**Items from a data source**:
Segment Open
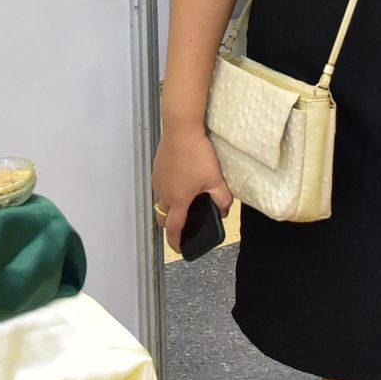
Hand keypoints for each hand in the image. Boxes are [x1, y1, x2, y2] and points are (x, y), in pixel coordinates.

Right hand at [152, 126, 234, 252]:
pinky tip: (178, 184)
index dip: (176, 242)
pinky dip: (166, 193)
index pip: (174, 228)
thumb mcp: (216, 179)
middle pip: (162, 218)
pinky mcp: (156, 169)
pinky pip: (159, 189)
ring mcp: (158, 181)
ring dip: (167, 209)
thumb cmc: (197, 154)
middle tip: (181, 228)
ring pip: (159, 203)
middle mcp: (164, 193)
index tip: (179, 249)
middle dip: (170, 227)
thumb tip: (223, 210)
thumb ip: (222, 199)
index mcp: (178, 200)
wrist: (180, 130)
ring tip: (181, 205)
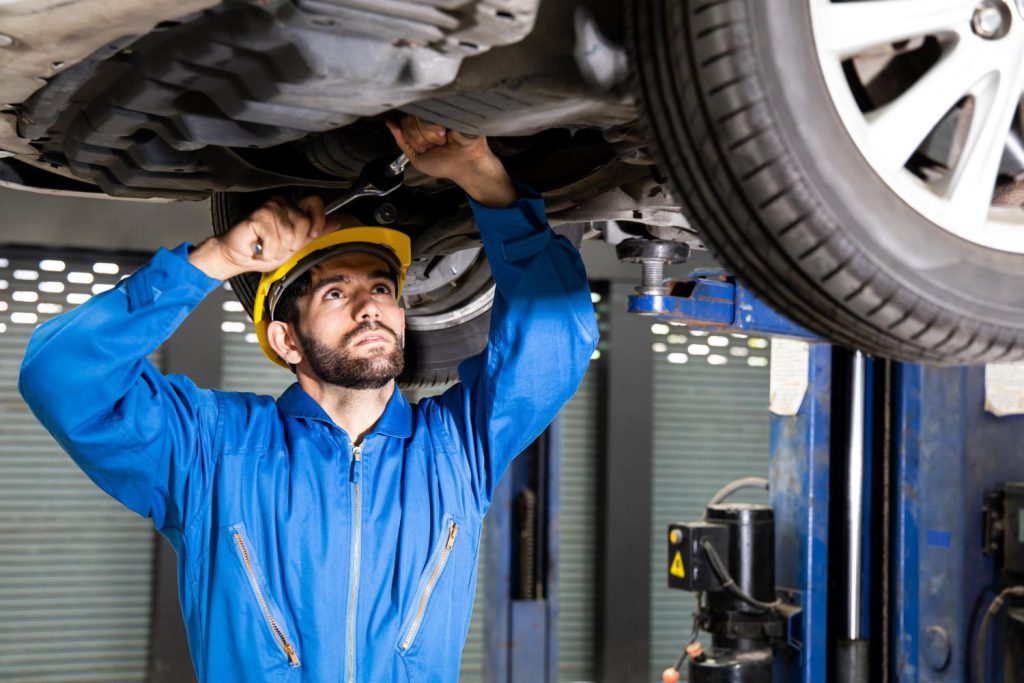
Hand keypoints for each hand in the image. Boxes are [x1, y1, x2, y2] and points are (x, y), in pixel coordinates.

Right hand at [190, 195, 335, 280]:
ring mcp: (270, 208)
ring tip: (268, 247)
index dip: (319, 219)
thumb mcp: (295, 246)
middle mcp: (282, 204)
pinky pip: (275, 239)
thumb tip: (335, 223)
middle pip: (304, 223)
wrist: (239, 258)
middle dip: (294, 243)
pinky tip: (261, 247)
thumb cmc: (263, 252)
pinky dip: (269, 250)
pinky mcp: (258, 216)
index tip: (313, 234)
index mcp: (293, 209)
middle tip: (280, 246)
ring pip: (290, 234)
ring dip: (279, 249)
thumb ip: (313, 234)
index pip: (315, 202)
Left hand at [386, 115, 515, 206]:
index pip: (404, 123)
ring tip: (442, 141)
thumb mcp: (417, 159)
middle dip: (419, 137)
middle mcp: (429, 119)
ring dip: (429, 135)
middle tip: (434, 146)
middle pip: (409, 119)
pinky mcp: (449, 110)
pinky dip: (436, 130)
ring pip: (419, 116)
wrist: (467, 165)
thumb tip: (390, 122)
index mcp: (421, 129)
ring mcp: (439, 113)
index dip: (410, 136)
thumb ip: (402, 141)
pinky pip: (432, 115)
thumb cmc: (446, 165)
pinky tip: (445, 136)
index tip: (422, 147)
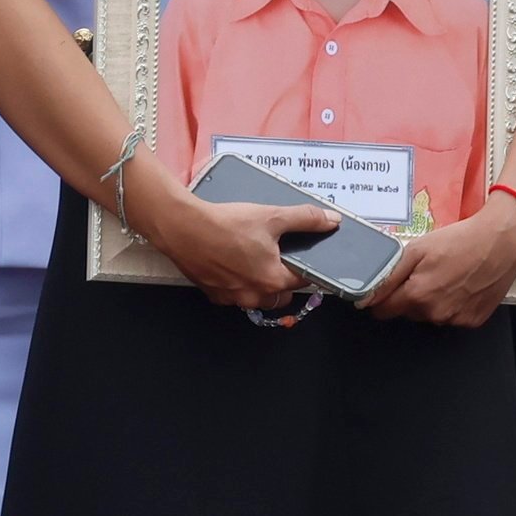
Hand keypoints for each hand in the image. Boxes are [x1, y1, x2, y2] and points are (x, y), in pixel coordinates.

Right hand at [151, 197, 338, 310]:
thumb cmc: (228, 224)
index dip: (309, 267)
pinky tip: (235, 260)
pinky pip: (235, 294)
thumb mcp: (273, 216)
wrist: (182, 228)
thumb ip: (306, 218)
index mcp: (272, 281)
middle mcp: (253, 296)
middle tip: (282, 256)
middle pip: (281, 295)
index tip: (309, 257)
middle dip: (285, 280)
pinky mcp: (212, 294)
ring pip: (257, 297)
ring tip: (257, 256)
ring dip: (262, 283)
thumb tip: (332, 220)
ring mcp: (231, 298)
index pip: (304, 281)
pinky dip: (240, 282)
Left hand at [363, 201, 515, 326]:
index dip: (384, 297)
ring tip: (450, 275)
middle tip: (429, 271)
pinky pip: (454, 317)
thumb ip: (388, 276)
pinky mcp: (473, 320)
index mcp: (417, 295)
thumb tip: (366, 299)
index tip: (393, 286)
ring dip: (434, 301)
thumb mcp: (418, 248)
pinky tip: (465, 285)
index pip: (383, 311)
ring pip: (431, 315)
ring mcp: (455, 319)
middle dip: (412, 295)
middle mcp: (434, 313)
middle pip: (409, 312)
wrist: (502, 240)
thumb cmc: (461, 239)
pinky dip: (455, 304)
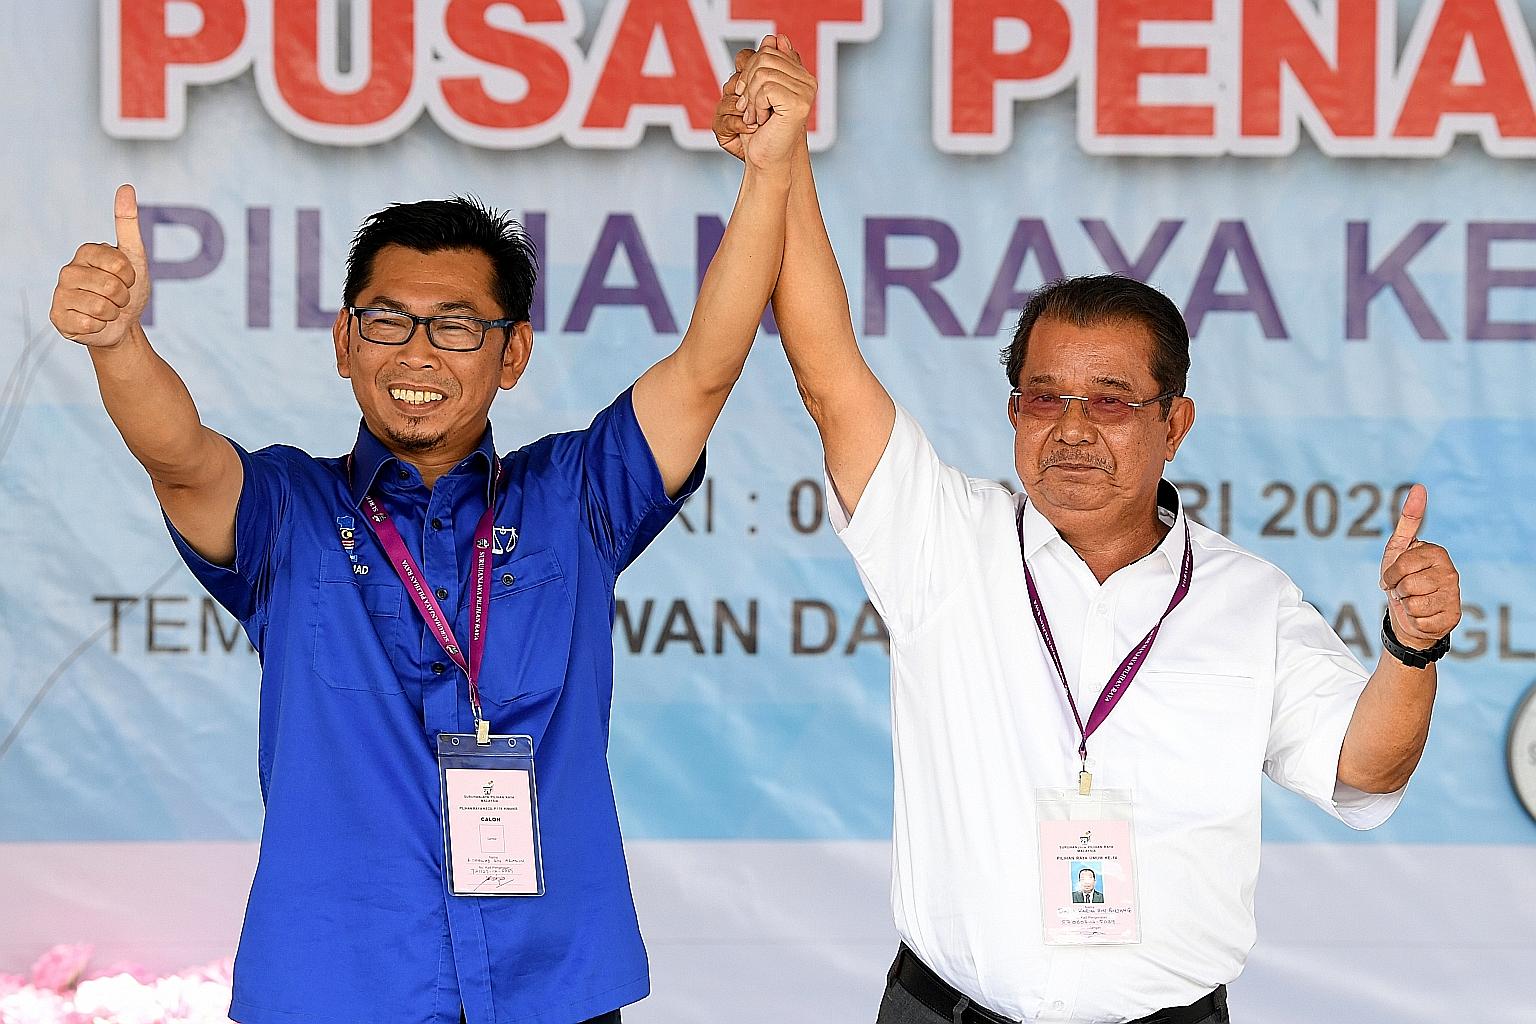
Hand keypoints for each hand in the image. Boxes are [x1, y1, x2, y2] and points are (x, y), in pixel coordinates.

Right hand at [50, 184, 150, 348]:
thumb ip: (128, 224)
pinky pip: (87, 324)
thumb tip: (126, 187)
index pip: (119, 264)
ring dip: (113, 313)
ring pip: (99, 307)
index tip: (128, 278)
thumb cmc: (129, 288)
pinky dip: (99, 327)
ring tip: (108, 310)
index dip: (131, 277)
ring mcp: (60, 294)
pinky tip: (94, 322)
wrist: (122, 324)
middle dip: (123, 297)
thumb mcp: (135, 257)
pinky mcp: (58, 317)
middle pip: (110, 287)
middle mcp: (68, 270)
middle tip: (119, 298)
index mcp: (87, 252)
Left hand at [712, 35, 814, 169]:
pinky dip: (755, 105)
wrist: (766, 159)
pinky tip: (760, 121)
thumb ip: (765, 64)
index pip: (769, 49)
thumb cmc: (760, 128)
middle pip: (765, 56)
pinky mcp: (799, 103)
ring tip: (752, 116)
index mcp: (801, 74)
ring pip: (763, 73)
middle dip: (747, 81)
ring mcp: (806, 91)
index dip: (749, 69)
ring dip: (750, 98)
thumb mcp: (758, 90)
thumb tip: (773, 38)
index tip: (746, 93)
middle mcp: (809, 81)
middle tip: (745, 106)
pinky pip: (765, 88)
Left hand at [1379, 484, 1460, 648]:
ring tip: (1414, 601)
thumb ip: (1408, 520)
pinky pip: (1420, 620)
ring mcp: (1453, 595)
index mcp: (1437, 553)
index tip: (1393, 576)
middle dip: (1398, 590)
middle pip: (1407, 585)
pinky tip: (1423, 615)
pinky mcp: (1452, 616)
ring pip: (1413, 603)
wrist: (1411, 613)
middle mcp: (1450, 572)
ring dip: (1406, 605)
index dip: (1390, 575)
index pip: (1401, 565)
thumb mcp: (1399, 549)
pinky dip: (1415, 620)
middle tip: (1404, 590)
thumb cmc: (1402, 579)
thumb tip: (1419, 486)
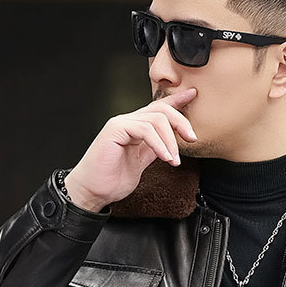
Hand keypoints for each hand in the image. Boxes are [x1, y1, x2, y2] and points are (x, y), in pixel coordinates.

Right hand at [64, 87, 198, 210]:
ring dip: (170, 141)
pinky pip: (145, 130)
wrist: (93, 191)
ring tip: (174, 160)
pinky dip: (159, 144)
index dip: (177, 101)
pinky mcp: (116, 130)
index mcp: (135, 128)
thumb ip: (153, 149)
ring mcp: (121, 124)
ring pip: (156, 119)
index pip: (158, 109)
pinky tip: (165, 157)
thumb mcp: (141, 163)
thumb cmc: (111, 180)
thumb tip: (170, 143)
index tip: (192, 95)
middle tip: (192, 138)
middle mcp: (128, 122)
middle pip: (161, 109)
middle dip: (181, 122)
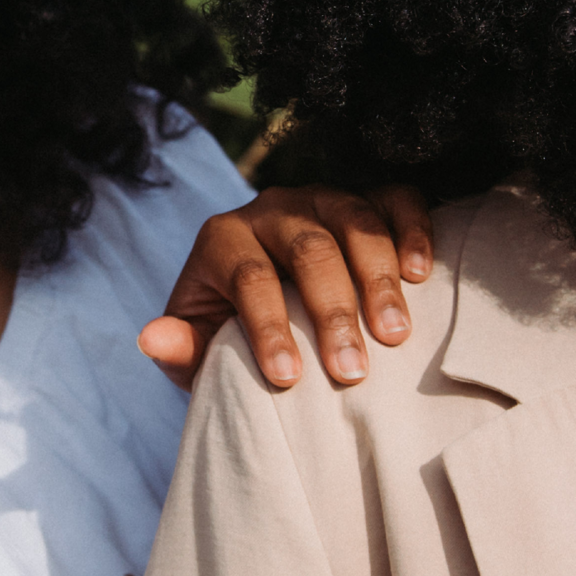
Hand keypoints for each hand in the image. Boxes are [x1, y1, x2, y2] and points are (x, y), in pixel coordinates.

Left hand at [139, 185, 434, 390]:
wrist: (274, 302)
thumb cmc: (235, 333)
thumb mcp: (202, 348)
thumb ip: (182, 348)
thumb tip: (154, 339)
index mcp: (223, 238)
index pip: (248, 277)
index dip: (268, 327)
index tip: (288, 378)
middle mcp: (271, 207)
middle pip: (308, 249)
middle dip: (332, 312)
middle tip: (351, 370)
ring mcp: (322, 196)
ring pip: (353, 221)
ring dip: (377, 278)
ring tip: (395, 334)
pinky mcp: (366, 197)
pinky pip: (394, 199)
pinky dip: (412, 229)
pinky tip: (421, 274)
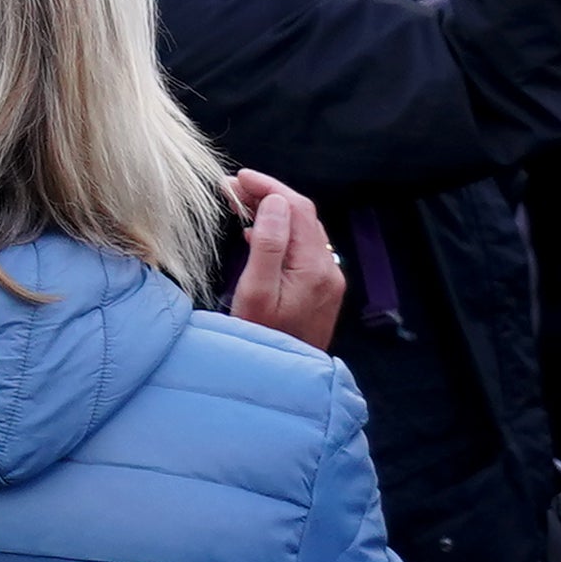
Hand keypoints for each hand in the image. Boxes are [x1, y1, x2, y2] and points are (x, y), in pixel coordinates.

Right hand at [222, 169, 345, 349]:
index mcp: (315, 267)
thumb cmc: (261, 339)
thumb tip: (275, 202)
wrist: (281, 383)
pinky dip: (280, 232)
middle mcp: (329, 270)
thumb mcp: (256, 292)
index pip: (297, 208)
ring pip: (303, 230)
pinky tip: (257, 233)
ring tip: (239, 205)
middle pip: (302, 216)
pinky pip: (303, 248)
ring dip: (273, 212)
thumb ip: (268, 244)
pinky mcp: (321, 290)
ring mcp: (328, 281)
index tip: (237, 178)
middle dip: (268, 195)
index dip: (268, 187)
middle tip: (231, 189)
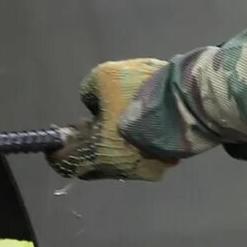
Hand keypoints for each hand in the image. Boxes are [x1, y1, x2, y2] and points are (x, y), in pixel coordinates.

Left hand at [48, 58, 173, 180]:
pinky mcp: (164, 164)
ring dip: (109, 144)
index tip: (56, 139)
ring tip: (118, 117)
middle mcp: (119, 168)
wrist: (190, 98)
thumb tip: (92, 104)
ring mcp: (143, 169)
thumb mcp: (103, 77)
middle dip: (85, 145)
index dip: (56, 151)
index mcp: (98, 153)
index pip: (65, 164)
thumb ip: (87, 92)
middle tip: (89, 123)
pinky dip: (132, 144)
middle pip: (90, 164)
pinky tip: (140, 122)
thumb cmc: (140, 89)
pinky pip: (138, 157)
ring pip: (115, 161)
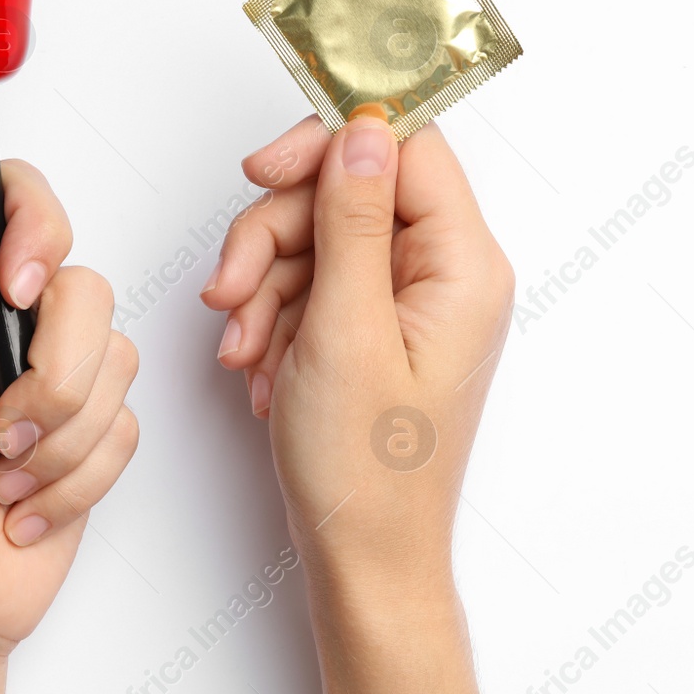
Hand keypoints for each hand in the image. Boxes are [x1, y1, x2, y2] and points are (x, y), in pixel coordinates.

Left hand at [0, 162, 139, 693]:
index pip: (18, 205)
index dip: (39, 231)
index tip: (17, 292)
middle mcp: (9, 331)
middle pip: (87, 292)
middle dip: (53, 380)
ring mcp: (57, 382)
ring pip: (118, 362)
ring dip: (60, 442)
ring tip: (5, 479)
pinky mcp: (93, 435)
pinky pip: (129, 426)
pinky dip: (77, 479)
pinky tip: (26, 506)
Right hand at [202, 109, 512, 586]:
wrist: (363, 561)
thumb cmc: (368, 472)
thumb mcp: (345, 331)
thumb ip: (353, 223)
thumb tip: (361, 133)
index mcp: (463, 266)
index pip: (405, 147)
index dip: (327, 144)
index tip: (263, 169)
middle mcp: (445, 274)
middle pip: (346, 192)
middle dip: (274, 235)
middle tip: (229, 289)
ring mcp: (407, 302)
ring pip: (317, 238)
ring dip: (262, 285)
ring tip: (242, 349)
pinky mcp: (373, 327)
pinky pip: (311, 284)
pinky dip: (272, 316)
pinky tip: (257, 366)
Segment Closed
**Problem statement**: Copy, exactly and only, the lines above that begin with the one containing "thumb mcp: (758, 90)" and finish with the one containing "middle dip: (1398, 590)".

**Response to the task**:
thumb mcp: (758, 90)
thumb tip: (773, 38)
index tip: (746, 93)
middle mcp: (809, 81)
middle tip: (745, 106)
pinky pip: (765, 88)
Left hand at [1379, 484, 1460, 648]:
ring tip: (1414, 601)
thumb ip: (1408, 520)
pinky pip: (1420, 620)
ring mcp: (1453, 595)
index mcp: (1437, 553)
index tip: (1393, 576)
middle dip: (1398, 590)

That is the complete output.